這些年輕人逃離香港,似是因為他們企圖逃避《港區國安法》的制裁。台灣代表了他們追求「自由」、「民主」的目的地。
李宇軒被控違反《港區國安法》,獲准保釋。其他11名被捕的年輕人,有2人涉嫌製造爆炸品、4人涉嫌縱火; 2人被控暴動; 另有3人被控造成人身傷害。 這12名被捕的示威者中,其中8人被禁止離開香港。 其中一名在審訊中缺席,正被通緝。
台灣大陸委員會的反應相當審慎。陸委會副主委邱垂正表示,會依據人道原則及相關法規協助港人,但絕不鼓勵以非法方式赴台。他補充說,香港人若要移居台灣,應循合法途徑。
假若目前在台灣執政的是國民黨,對香港政治異見者的處理方式,可能與民進黨的審慎大不相同。在討論台北與北京之間的未來關係時,國民黨本可以利用香港異見人士作為與中共談判的籌碼。
大陸的決策者對香港事務態度強硬,他們可能並未估計到,如果國民黨有一天在台灣重新執政,很可能會利用在台灣的香港異見者作為討價還價的籌碼,藉此要求中共作出一些讓步。
民進黨不承認「九二共識」,即中共和國民黨在1992年達成「一個中國,各自表述」的共識,但諷刺的是,民進黨反對「九二共識」,對香港示威者逃往台灣卻反應謹慎。這反映香港異見人士偷渡台灣已變得遙不可及,亦反映台灣政治中,國民黨與民進黨之間深深的鴻溝,以及中共和民進黨之間的政治分歧。

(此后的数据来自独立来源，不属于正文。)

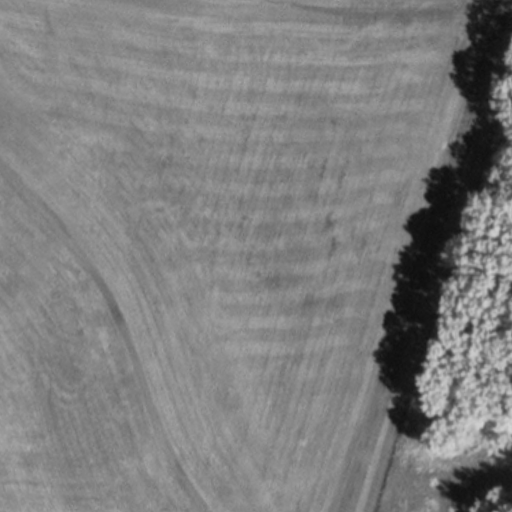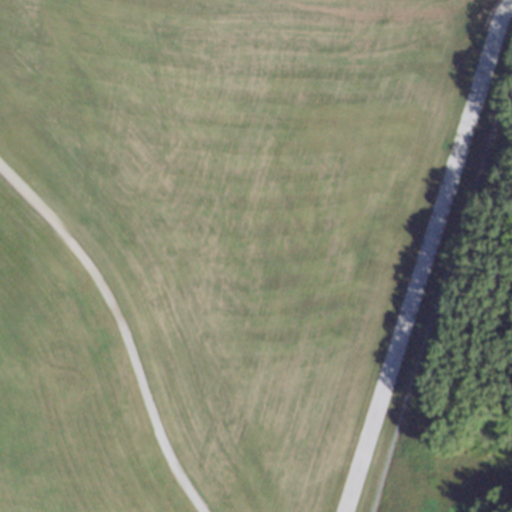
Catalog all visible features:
road: (425, 255)
airport: (256, 256)
road: (123, 327)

A Destination Too Far: The Politics of Escape from Hong Kong to Taiwan
The arrest of 12 Hong Kong people on a speedboat by the mainland Chinese coastguard on August 26 showed not only the difficulties of some Hong Kong protest activists to escape from the Hong Kong Special Administrative Region (HKSAR) to Taiwan, but also a cautious response from the Taiwan government.

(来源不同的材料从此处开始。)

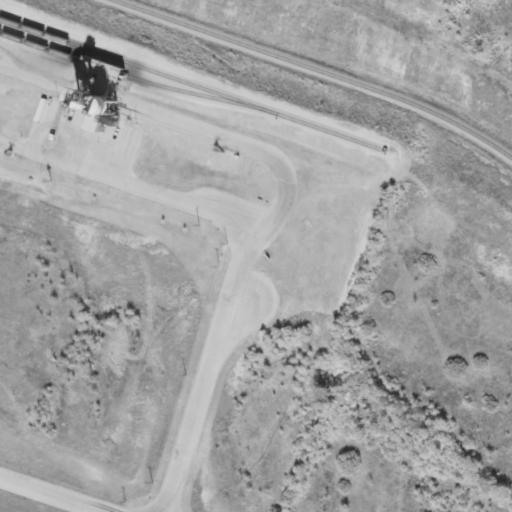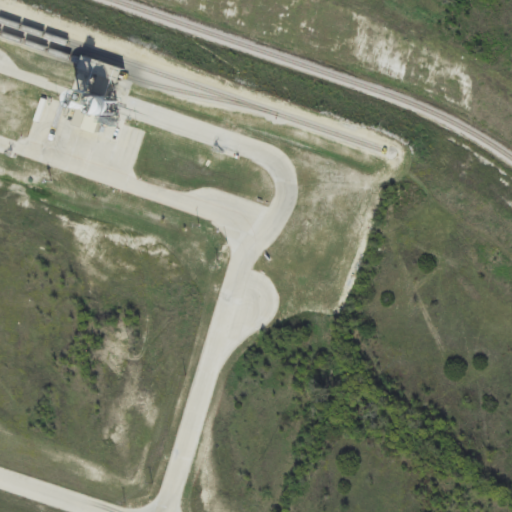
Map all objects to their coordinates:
railway: (318, 68)
railway: (136, 79)
railway: (192, 85)
road: (236, 323)
road: (50, 496)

The mainland Chinese marine police revealed that at 9 am on the morning of August 23, its patrol vessel discovered and stopped a speedboat loaded with 12 Hong Kong people, including Andy Li and eleven other youngsters who tried to be smuggled illegally away from the HKSAR. The Hong Kong media reported that the 12 young people, including eleven men and one woman, were protest activists arrested by the police for their involvement in the 2019 anti-extradition movement. They were detained by the mainland’s marine police at the distance of 78 kilometers from the Hong Kong Island and 600 kilometers from Taiwan.

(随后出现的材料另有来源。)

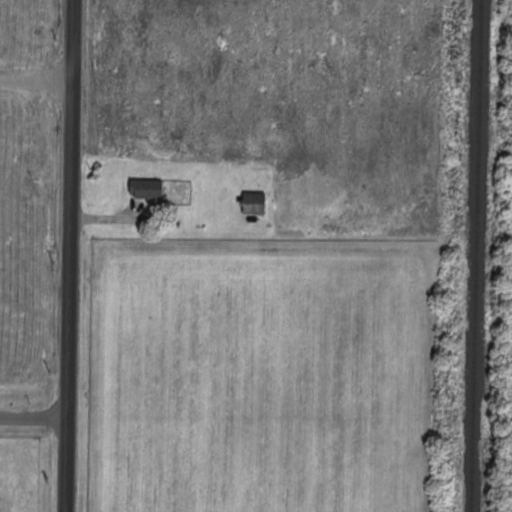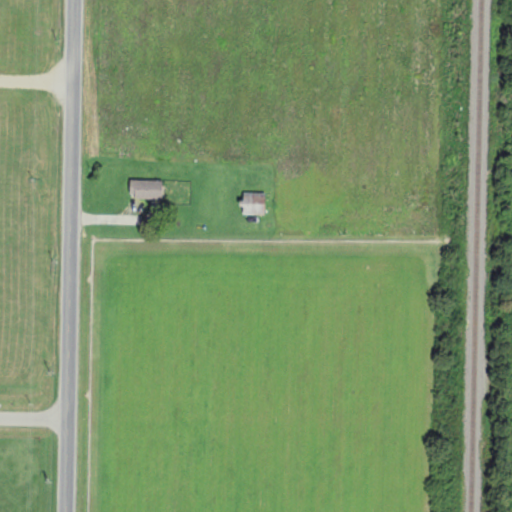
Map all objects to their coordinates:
building: (147, 189)
building: (255, 204)
road: (71, 256)
railway: (477, 256)
road: (34, 418)
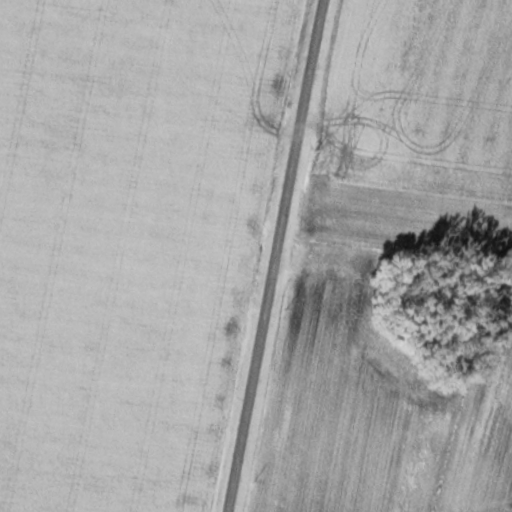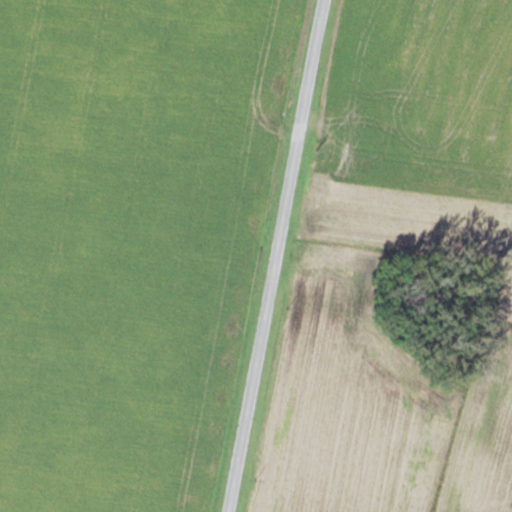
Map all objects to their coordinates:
road: (282, 256)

These young people fled Hong Kong seemingly because of their attempt at escaping from the implementation of the national security law, which was enacted by the Standing Committee of the National People’s Congress on June 30, 2020. To them, Taiwan represented their “free” and “democratic” destination.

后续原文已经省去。